Brief a:
Reproduce the lines of the saved data entries starting with the line that contains "Question: Is gray" and continuing through the line that contains "Question: Two points", with both of those lines included. Leave the picture markers out of your reproduction.

Selected extract:
•••
The women stated that they were driving through Mill Race Park—a park off the White River in a wooded area near downtown Columbus. At approximately 3 p.m., in broad daylight, the women parked their car near a boat ramp when they observed “a monster” lurking near the river. They described the creature as 6 feet tall and walking upright on two legs. They also stated that the creature was covered in dark fur and had a pale green face. The police searched the area but found nothing to support the women’s claims.
A Second Encounter
Later that night, around 11:45 p.m., another group of women burst into the Columbus Police Department, terrified and shaken. They had their own “monster” encounter in Mill Race Park. As they sat in their car chatting, a hairy creature with a green face leaped onto the hood, trying to break through the windshield with its long, sharp claws. When the police suggested it might be a prank, the witnesses insisted, “This did not look like a mask.” Even the car had deep scratches on the hood. A second search of the park yielded no monster.
Media Attention and Further Sightings
The local paper, The Republic, ran a story about these two reports, with the police guessing it might be a “misguided hobgoblin with lousy timing.” But they advised residents to stay alert.
Three days after the story was printed, the monster was spotted again. Two local men visited Mill Race Park around 4 p.m. on Nov. 5. They spotted the creature lurking behind trees near the park’s covered bridge. The two young men gave the same description: a hairy beast that stood upright with a light green face. Despite the warning issued by the police, they decided to return to Mill Race Park that same night armed with a pair of binoculars. The two young men claimed that they were chased out of Mill Race Park by the monster. The men theorized to the police that the creature might have been accidentally left behind by the UFOs spotted in the early fall.
As The Republic newspaper continued to report the sightings, people gathered in Mill Race Park, hoping to see the creature themselves. The news of the Mill Race Monster began to spread as The Courier-Journal of Louisville, The Indianapolis Star, and the Chicago Tribune reported the monster sightings.
A Public Frenzy and a City’s Response
A local smart-ass politician even suggested that the monster was a publicity-seeking political candidate trying to begin an early run toward the 1976 election. Hilarious.
Another sighting came from city dog catcher Rick Duckworth and John Brown, who reported seeing the monster after being dispatched to the park to rescue two cats in a tree. They described the monster as a person wearing a green mask and wrapped in green blankets and spotted about 200 feet away from them. Duckworth said it was 6 feet tall, maybe taller, with a large frame and long reddish hair that hung in its face. But when Duckworth started to approach, it disappeared “as fast as a deer” into nearby woods. After the feline rescue, the cats took off “like bolts of lighting.” According to Duckworth, “They were really scared.” Duckworth said he would plan to shoot the being with a tranquilizer gun he carried for dogs.
Soon after, the park began to flood with mobs of people, some of whom had traveled miles to hunt for the creature. Many of these folks were armed as the situation devolved into a frenzy.
City officials became concerned for the safety of the public. They felt it necessary to take action before someone got seriously hurt.
Robert Gilligan, the city park director, found it necessary to close Mill Race Park and deem it off-limits to the public.
•••
[Saved data entries]
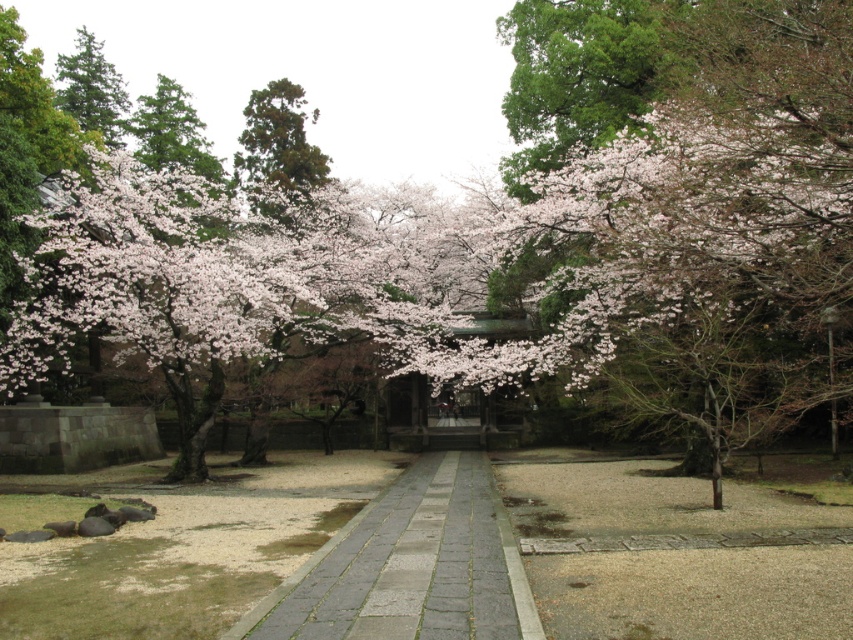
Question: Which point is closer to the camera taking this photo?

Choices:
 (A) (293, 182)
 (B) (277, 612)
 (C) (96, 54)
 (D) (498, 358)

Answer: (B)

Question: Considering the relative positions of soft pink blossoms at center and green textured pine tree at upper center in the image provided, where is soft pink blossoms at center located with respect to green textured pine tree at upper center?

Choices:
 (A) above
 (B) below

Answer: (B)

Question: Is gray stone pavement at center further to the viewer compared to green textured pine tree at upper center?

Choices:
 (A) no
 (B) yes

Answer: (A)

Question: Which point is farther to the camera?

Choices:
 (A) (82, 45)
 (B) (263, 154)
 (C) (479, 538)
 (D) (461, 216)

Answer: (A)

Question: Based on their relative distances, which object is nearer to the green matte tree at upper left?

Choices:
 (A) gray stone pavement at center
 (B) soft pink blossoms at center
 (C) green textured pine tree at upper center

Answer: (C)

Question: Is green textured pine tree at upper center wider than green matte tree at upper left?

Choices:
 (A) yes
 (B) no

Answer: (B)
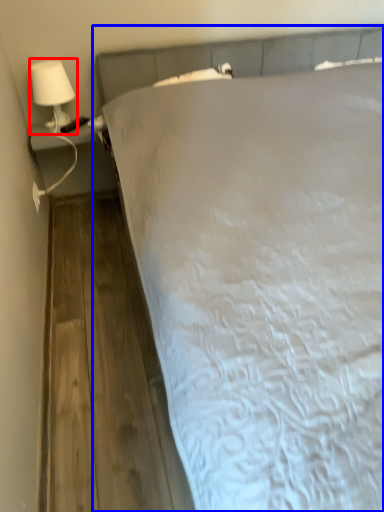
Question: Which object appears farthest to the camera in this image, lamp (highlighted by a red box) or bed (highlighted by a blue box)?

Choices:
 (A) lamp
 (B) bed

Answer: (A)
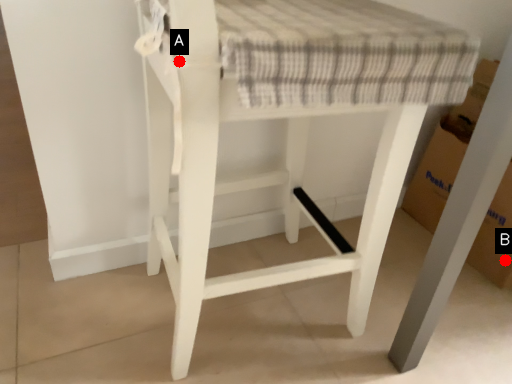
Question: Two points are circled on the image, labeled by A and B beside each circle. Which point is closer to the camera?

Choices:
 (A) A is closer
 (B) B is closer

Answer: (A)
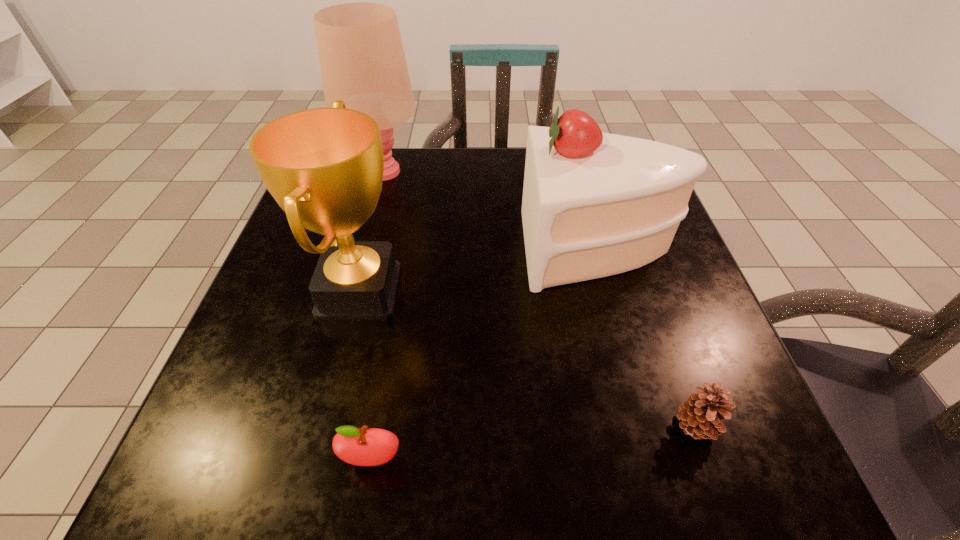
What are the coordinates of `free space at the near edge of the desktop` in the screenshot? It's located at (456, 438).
•••
Brief b:
Condense the paragraph of the Mill Race Monster account that begins "Later that night" into a short bulleted list that keeps its main facts.

Written solution a:
Question: Is gray stone pavement at center further to the viewer compared to green textured pine tree at upper center?

Choices:
 (A) no
 (B) yes

Answer: (A)

Question: Which point is farther to the camera?

Choices:
 (A) (82, 45)
 (B) (263, 154)
 (C) (479, 538)
 (D) (461, 216)

Answer: (A)

Question: Based on their relative distances, which object is nearer to the green matte tree at upper left?

Choices:
 (A) gray stone pavement at center
 (B) soft pink blossoms at center
 (C) green textured pine tree at upper center

Answer: (C)

Question: Is green textured pine tree at upper center wider than green matte tree at upper left?

Choices:
 (A) yes
 (B) no

Answer: (B)
Question: Which object appears farthest to the camera in this image, lamp (highlighted by a red box) or bed (highlighted by a blue box)?

Choices:
 (A) lamp
 (B) bed

Answer: (A)
Question: Two points are circled on the image, labeled by A and B beside each circle. Which point is closer to the camera?

Written solution b:
- Around 11:45 p.m., a second group of women arrived at the Columbus Police Department, terrified and shaken.
- While they sat chatting in their car in Mill Race Park, a hairy creature with a green face leaped onto the hood and tried to break the windshield with long, sharp claws.
- When police suggested a prank, the witnesses insisted it did not look like a mask.
- The car's hood had deep scratches.
- A second search of the park found no monster.